Banks Posted the Meme About Alleged Looting the Day After Donald Trump Tweeted: ‘When the Looting Starts, the Shooting Starts’
Banks comments came a day after President Donald Trump tweeted that a military option was on the table in response to the protests. Trump added, “Any difficulty and we will assume control but, when the looting starts, the shooting starts. Thank you!” The tweet was later flagged by Twitter as potentially inciting violence.
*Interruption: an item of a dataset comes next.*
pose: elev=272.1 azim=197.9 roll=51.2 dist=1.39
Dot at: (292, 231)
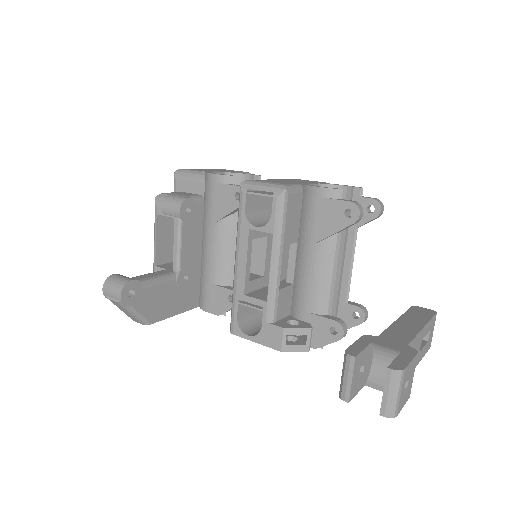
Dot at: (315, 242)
Professor Clarence Lusane of Howard University told NPR about the history behind the phrase, “When the looting starts, the shooting starts,” which was first uttered by Miami police chief Walter Headley. Professor Lusane said:
[Headley] had a long history of bigotry against the black community. The NAACP and other black organizations had for years complained about the treatment of the black community by Miami police. At this hearing, in discussing how he would deal with what he called crime and thugs and threats by young black people, he issued this statement that the reason Miami had not had any riots up to that point, was because of the message he had sent out that “when the looting starts, the shooting starts.”